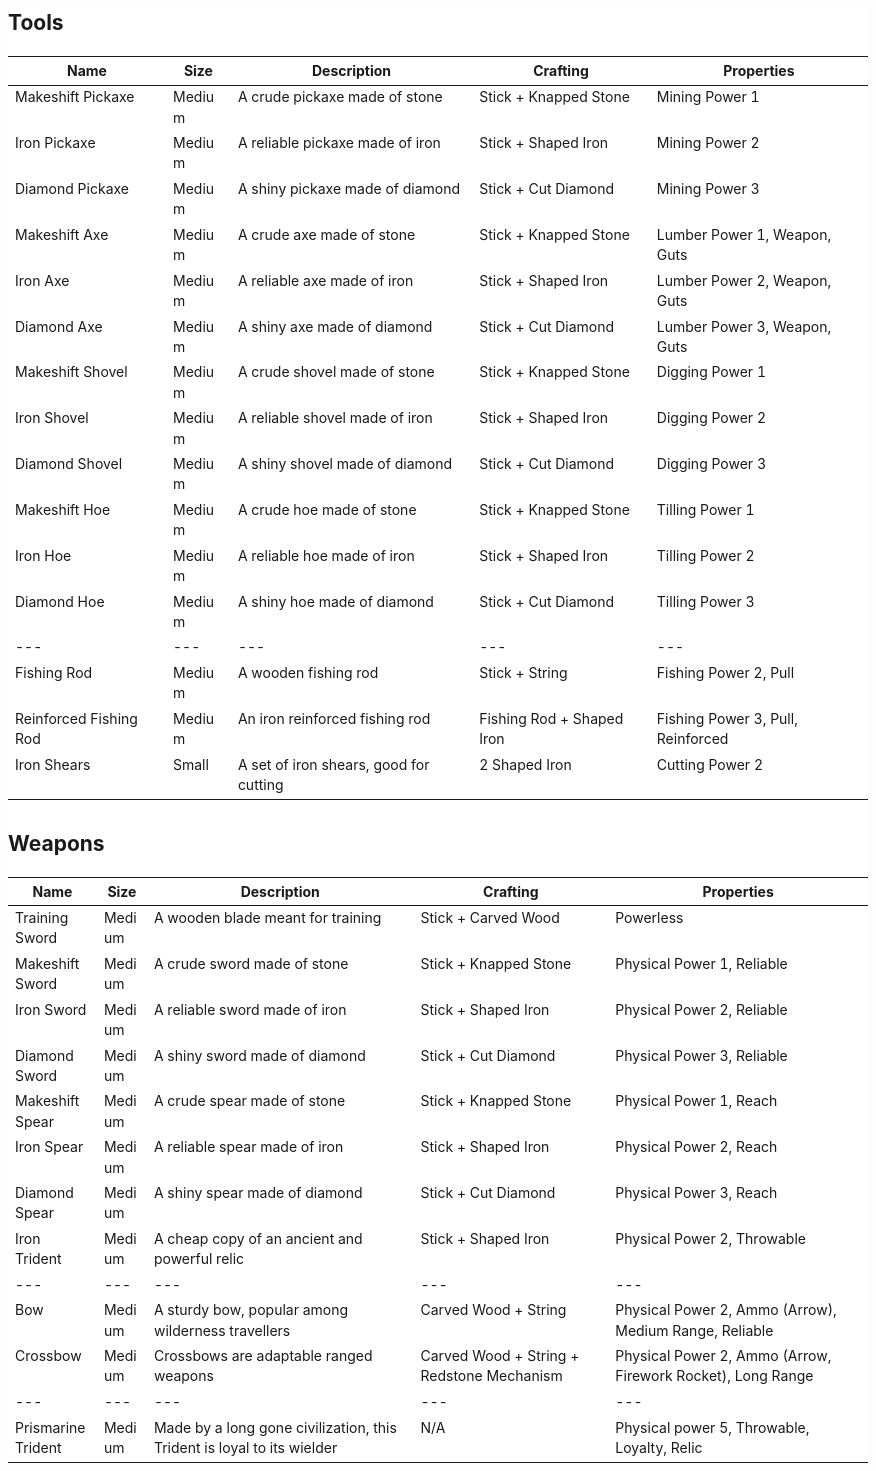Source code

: ## Tools
Name | Size | Description | Crafting | Properties
---- | ---- | ----------- | -------- | ----------
Makeshift Pickaxe | Medium | A crude pickaxe made of stone | Stick + Knapped Stone | Mining Power 1
Iron Pickaxe | Medium | A reliable pickaxe made of iron | Stick + Shaped Iron | Mining Power 2
Diamond Pickaxe | Medium | A shiny pickaxe made of diamond | Stick + Cut Diamond | Mining Power 3
Makeshift Axe | Medium | A crude axe made of stone | Stick + Knapped Stone | Lumber Power 1, Weapon, Guts
Iron Axe | Medium | A reliable axe made of iron | Stick + Shaped Iron | Lumber Power 2, Weapon, Guts
Diamond Axe | Medium | A shiny axe made of diamond | Stick + Cut Diamond | Lumber Power 3, Weapon, Guts
Makeshift Shovel | Medium | A crude shovel made of stone | Stick + Knapped Stone | Digging Power 1
Iron Shovel | Medium | A reliable shovel made of iron | Stick + Shaped Iron | Digging Power 2
Diamond Shovel | Medium | A shiny shovel made of diamond | Stick + Cut Diamond | Digging Power 3
Makeshift Hoe | Medium | A crude hoe made of stone | Stick + Knapped Stone | Tilling Power 1
Iron Hoe | Medium | A reliable hoe made of iron | Stick + Shaped Iron | Tilling Power 2
Diamond Hoe | Medium | A shiny hoe made of diamond | Stick + Cut Diamond | Tilling Power 3
--- | --- | --- | --- | --- 
Fishing Rod | Medium | A wooden fishing rod | Stick + String | Fishing Power 2, Pull
Reinforced Fishing Rod | Medium | An iron reinforced fishing rod | Fishing Rod + Shaped Iron | Fishing Power 3, Pull, Reinforced
Iron Shears | Small | A set of iron shears, good for cutting | 2 Shaped Iron | Cutting Power 2

## Weapons
Name | Size | Description | Crafting | Properties
---- | ---- | ----------- | -------- | ----------
Training Sword | Medium | A wooden blade meant for training | Stick + Carved Wood | Powerless
Makeshift Sword | Medium | A crude sword made of stone | Stick + Knapped Stone | Physical Power 1, Reliable
Iron Sword | Medium | A reliable sword made of iron | Stick + Shaped Iron | Physical Power 2, Reliable
Diamond Sword | Medium | A shiny sword made of diamond | Stick + Cut Diamond | Physical Power 3, Reliable
Makeshift Spear | Medium | A crude spear made of stone | Stick + Knapped Stone | Physical Power 1, Reach
Iron Spear | Medium | A reliable spear made of iron | Stick + Shaped Iron | Physical Power 2, Reach
Diamond Spear | Medium | A shiny spear made of diamond | Stick + Cut Diamond | Physical Power 3, Reach
Iron Trident | Medium | A cheap copy of an ancient and powerful relic | Stick + Shaped Iron | Physical Power 2, Throwable
--- | --- | --- | --- | --- 
Bow | Medium | A sturdy bow, popular among wilderness travellers | Carved Wood + String | Physical Power 2, Ammo (Arrow), Medium Range, Reliable
Crossbow | Medium | Crossbows are adaptable ranged weapons | Carved Wood + String + Redstone Mechanism | Physical Power 2, Ammo (Arrow, Firework Rocket), Long Range
--- | --- | --- | --- | --- 
Prismarine Trident | Medium | Made by a long gone civilization, this Trident is loyal to its wielder | N/A | Physical power 5, Throwable, Loyalty, Relic
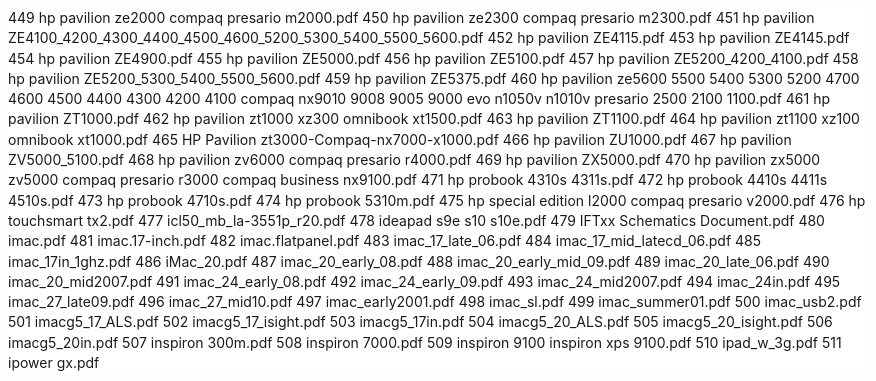 449 hp pavilion ze2000 compaq presario m2000.pdf
450 hp pavilion ze2300 compaq presario m2300.pdf
451 hp pavilion ZE4100_4200_4300_4400_4500_4600_5200_5300_5400_5500_5600.pdf
452 hp pavilion ZE4115.pdf
453 hp pavilion ZE4145.pdf
454 hp pavilion ZE4900.pdf
455 hp pavilion ZE5000.pdf
456 hp pavilion ZE5100.pdf
457 hp pavilion ZE5200_4200_4100.pdf
458 hp pavilion ZE5200_5300_5400_5500_5600.pdf
459 hp pavilion ZE5375.pdf
460 hp pavilion ze5600 5500 5400 5300 5200 4700 4600 4500 4400 4300 4200 4100 compaq nx9010 9008 9005 9000 evo n1050v n1010v presario 2500 2100 1100.pdf
461 hp pavilion ZT1000.pdf
462 hp pavilion zt1000 xz300 omnibook xt1500.pdf
463 hp pavilion ZT1100.pdf
464 hp pavilion zt1100 xz100 omnibook xt1000.pdf
465 HP Pavilion zt3000-Compaq-nx7000-x1000.pdf
466 hp pavilion ZU1000.pdf
467 hp pavilion ZV5000_5100.pdf
468 hp pavilion zv6000 compaq presario r4000.pdf
469 hp pavilion ZX5000.pdf
470 hp pavilion zx5000 zv5000 compaq presario r3000 compaq business nx9100.pdf
471 hp probook 4310s 4311s.pdf
472 hp probook 4410s 4411s 4510s.pdf
473 hp probook 4710s.pdf
474 hp probook 5310m.pdf
475 hp special edition l2000 compaq presario v2000.pdf
476 hp touchsmart tx2.pdf
477 icl50_mb_la-3551p_r20.pdf
478 ideapad s9e s10 s10e.pdf
479 IFTxx Schematics Document.pdf
480 imac.pdf
481 imac.17-inch.pdf
482 imac.flatpanel.pdf
483 imac_17_late_06.pdf
484 imac_17_mid_latecd_06.pdf
485 imac_17in_1ghz.pdf
486 iMac_20.pdf
487 imac_20_early_08.pdf
488 imac_20_early_mid_09.pdf
489 imac_20_late_06.pdf
490 imac_20_mid2007.pdf
491 imac_24_early_08.pdf
492 imac_24_early_09.pdf
493 imac_24_mid2007.pdf
494 imac_24in.pdf
495 imac_27_late09.pdf
496 imac_27_mid10.pdf
497 imac_early2001.pdf
498 imac_sl.pdf
499 imac_summer01.pdf
500 imac_usb2.pdf
501 imacg5_17_ALS.pdf
502 imacg5_17_isight.pdf
503 imacg5_17in.pdf
504 imacg5_20_ALS.pdf
505 imacg5_20_isight.pdf
506 imacg5_20in.pdf
507 inspiron 300m.pdf
508 inspiron 7000.pdf
509 inspiron 9100 inspiron xps 9100.pdf
510 ipad_w_3g.pdf
511 ipower gx.pdf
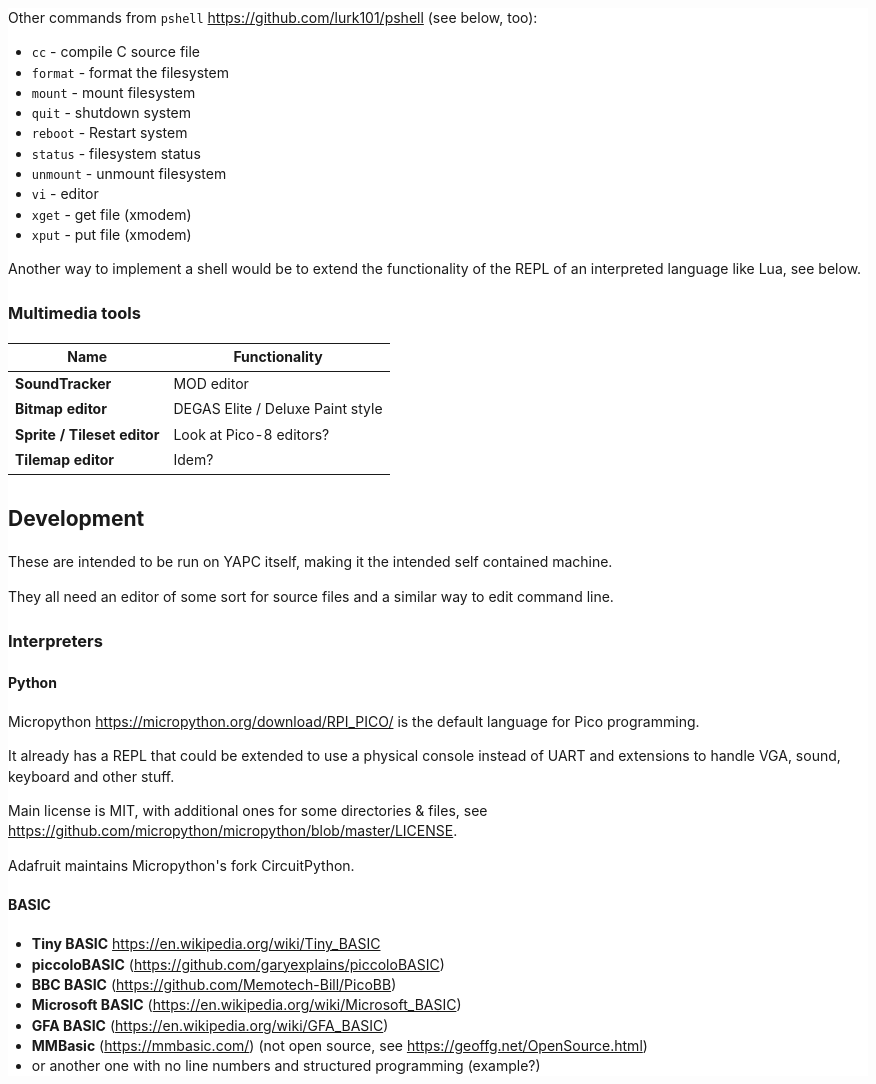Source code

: Other commands from `pshell` <https://github.com/lurk101/pshell> (see below, too):

- `cc` - compile C source file
- `format` - format the filesystem
- `mount` - mount filesystem
- `quit` - shutdown system
- `reboot` - Restart system
- `status` - filesystem status
- `unmount` - unmount filesystem
- `vi` - editor
- `xget` - get file (xmodem)
- `xput` - put file (xmodem)

Another way to implement a shell would be to extend the functionality of the REPL of an interpreted language like Lua, see below.

### Multimedia tools

| Name                        | Functionality                    |
| --------------------------- | -------------------------------- |
| **SoundTracker**            | MOD editor                       |
| **Bitmap editor**           | DEGAS Elite / Deluxe Paint style |
| **Sprite / Tileset editor** | Look at Pico-8 editors?          |
| **Tilemap editor**          | Idem?                            |

## Development

These are intended to be run on YAPC itself, making it the intended self contained machine.

They all need an editor of some sort for source files and a similar way to edit command line.

### Interpreters

#### Python

Micropython <https://micropython.org/download/RPI_PICO/> is the default language for Pico programming.

It already has a REPL that could be extended to use a physical console instead of UART and extensions to handle VGA, sound, keyboard and other stuff.

Main license is MIT, with additional ones for some directories & files, see <https://github.com/micropython/micropython/blob/master/LICENSE>.

Adafruit maintains Micropython's fork CircuitPython.

#### BASIC

- **Tiny BASIC** <https://en.wikipedia.org/wiki/Tiny_BASIC>
- **piccoloBASIC** (<https://github.com/garyexplains/piccoloBASIC>)
- **BBC BASIC** (<https://github.com/Memotech-Bill/PicoBB>)
- **Microsoft BASIC** (<https://en.wikipedia.org/wiki/Microsoft_BASIC>)
- **GFA BASIC** (<https://en.wikipedia.org/wiki/GFA_BASIC>)
- **MMBasic** (<https://mmbasic.com/>) (not open source, see <https://geoffg.net/OpenSource.html>)
- or another one with no line numbers and structured programming (example?)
============================================================
Work task: Pull every line with the string "probook" out of the material.

Your solution:
471 hp probook 4310s 4311s.pdf
472 hp probook 4410s 4411s 4510s.pdf
473 hp probook 4710s.pdf
474 hp probook 5310m.pdf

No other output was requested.